The first movement overall remains rather joyful and refreshing, though Mahler’s mysteries and horrors are never far away. It involves a rather complex orchestration, featuring as it does various percussion instruments including those wondrous opening sleighbells and a lot of parts for the wind instruments. That second movement is rather tense to start with but the horns introduce a short motif answered by the violins, which begin a very lyrical passage. At times it does indeed sound like a slow movement (it is marked ‘At a leisurely pace’) but with sudden changes in tempo and dynamics, together with an abrupt ending, we are undoubtedly reminded that it is indeed a scherzo. The third movement, which is the actual slow movement of the symphony (marked ‘Restful’) is beautiful and the most elegiac. The theme starts in the basses and then is gradually amplified by the whole orchestra, creating a wonderfully serene and magical atmosphere. The contrasting middle part creates tension that disappears when the initial theme comes back. At the end of this movement there is a sudden outburst of E major (this movement is in G major), which anticipates the brilliance of how the symphony will end.

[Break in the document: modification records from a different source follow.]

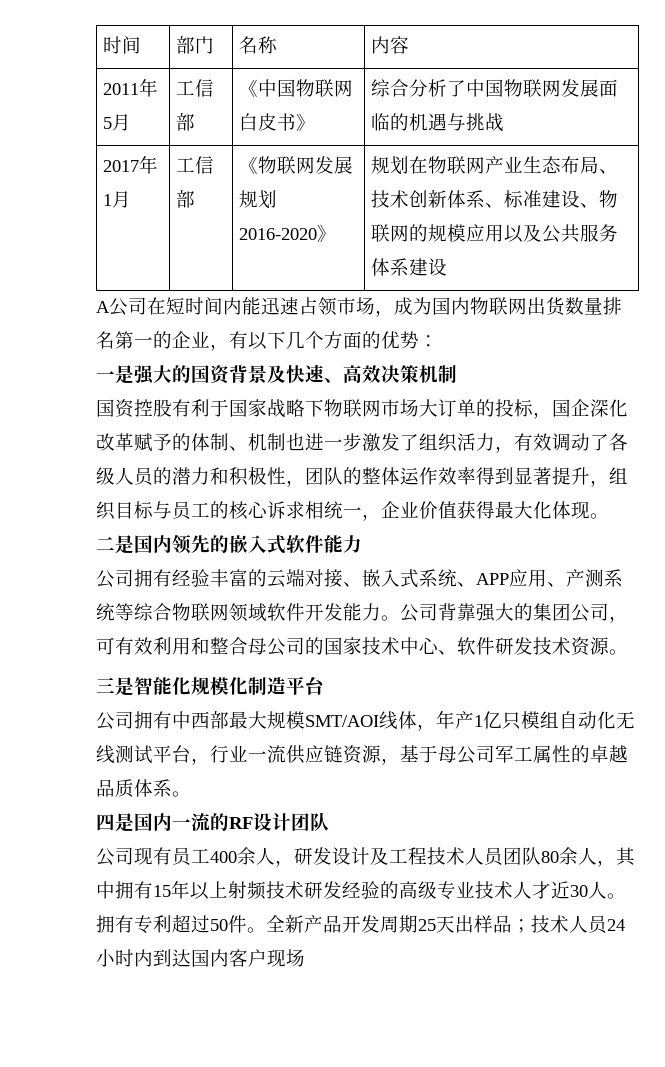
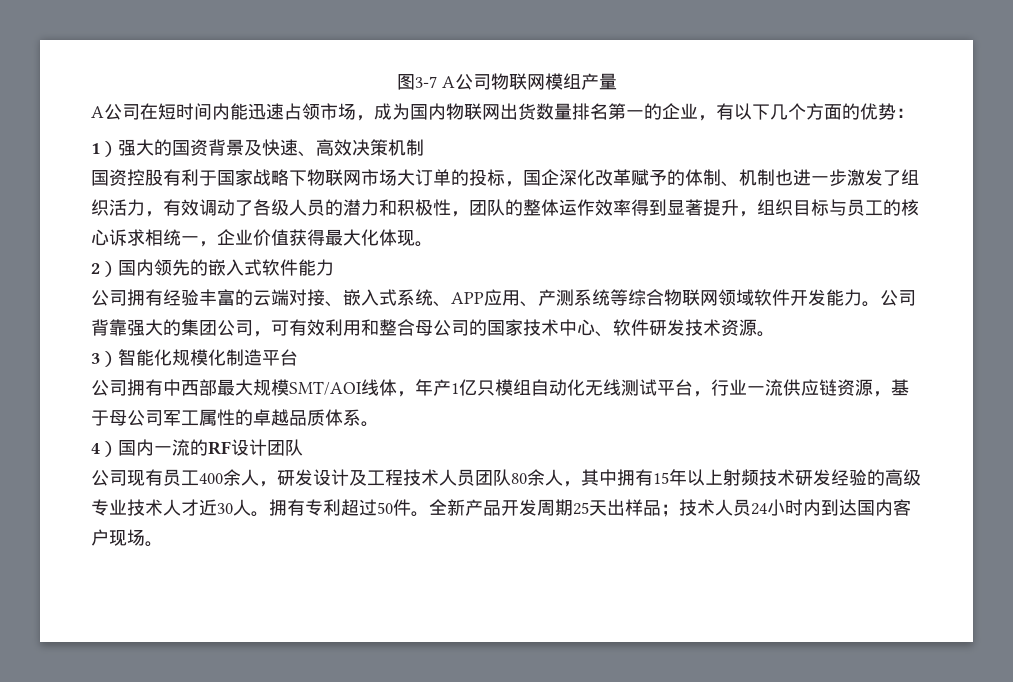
[103,36,142,54] [176,36,215,54] [239,36,278,54] [371,36,410,54] [103,78,159,97] [103,114,132,131] [176,79,215,97] [176,113,196,131] [239,79,354,97] [239,113,316,131] [371,79,619,97] [371,113,505,132] [103,155,159,174] [103,191,132,208] [176,156,215,174] [176,190,196,208] [239,156,354,174] [239,190,278,209] [239,224,337,242] [371,156,619,175] [371,190,619,208] [371,224,619,243] [371,258,448,276] 时间 | 部门 | 名称 | 内容 // 2011年5月 | 工信部 | 《中国物联网白皮书》 | 综合分析了中国物联网发展面临的机遇与挑战 // 2017年1月 | 工信部 | 《物联网发展规划2016-2020》 | 规划在物联网产业生态布局、技术创新体系、标准建设、物联网的规模应用以及公共服务体系建设 -> [396,73,617,90] 图3-7 A公司物联网模组产量
[96,365,134,384] 一是 -> [91,141,118,157] 1）
[96,535,134,554] 二是 -> [91,261,118,277] 2）
[96,677,134,696] 三是 -> [91,351,118,367] 3）
[96,813,134,832] 四是 -> [91,441,118,457] 4）
(305, 958) none -> [145,541,163,547] 。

The last movement features a soprano part, inspired by Mahler’s ongoing obsession with the Des Knaben Wunderhorn collection of poems, here he uses one he composed before Das himmlische Leben about the ‘joys’ of heaven which if we again look behind the mirror apparently includes much slaughter, as well as the attractive (to some) prospect of ‘eleven thousand virgins’. The music here is rather uncomplicated and follows closely the lyrics of the original tune, culminating with music, which is the ultimate joy, this being essentially the conclusion of the last movement and the whole symphony. The BBC Symphony Orchestra’s musicians responded magnificently to this heavenly rapture and produced (as mentioned previously) wonderful string sounds that floated and shimmered gloriously.  Ms Tilling was again pure-toned and unforced. She perfectly captured the innocence of the child unmoved by the slaughter around her. (Indeed with its paean to ‘Good (fruits and) vegetables of every kind’ it all seems an anthem for vegetarianism.) That the child is unmoved by what it sees is at the heart of the movement and, perhaps, the whole symphony. Camilla Tilling’s performance was excellent and hers is perhaps the finest soprano voice of its type I have heard for many years.

Throughout the whole evening the BBC Symphony Orchestra played with wonderful commitment and almost as one glorious instrument responding to every nuance of Jiří Bělohlávek’s inspired conducting. Once again it was almost possible to count the sparse audience at the Barbican so thank goodness this concert was recorded for posterity by the orchestra’s masters, the BBC.